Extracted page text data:
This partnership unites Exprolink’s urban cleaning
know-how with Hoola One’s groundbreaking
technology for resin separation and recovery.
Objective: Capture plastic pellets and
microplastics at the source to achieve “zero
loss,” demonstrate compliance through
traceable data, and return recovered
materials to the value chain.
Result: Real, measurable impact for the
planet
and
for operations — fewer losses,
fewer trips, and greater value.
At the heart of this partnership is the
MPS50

### Request
Count the lines in the data above that contain the word "value", and give only that number.

### Response to this task
2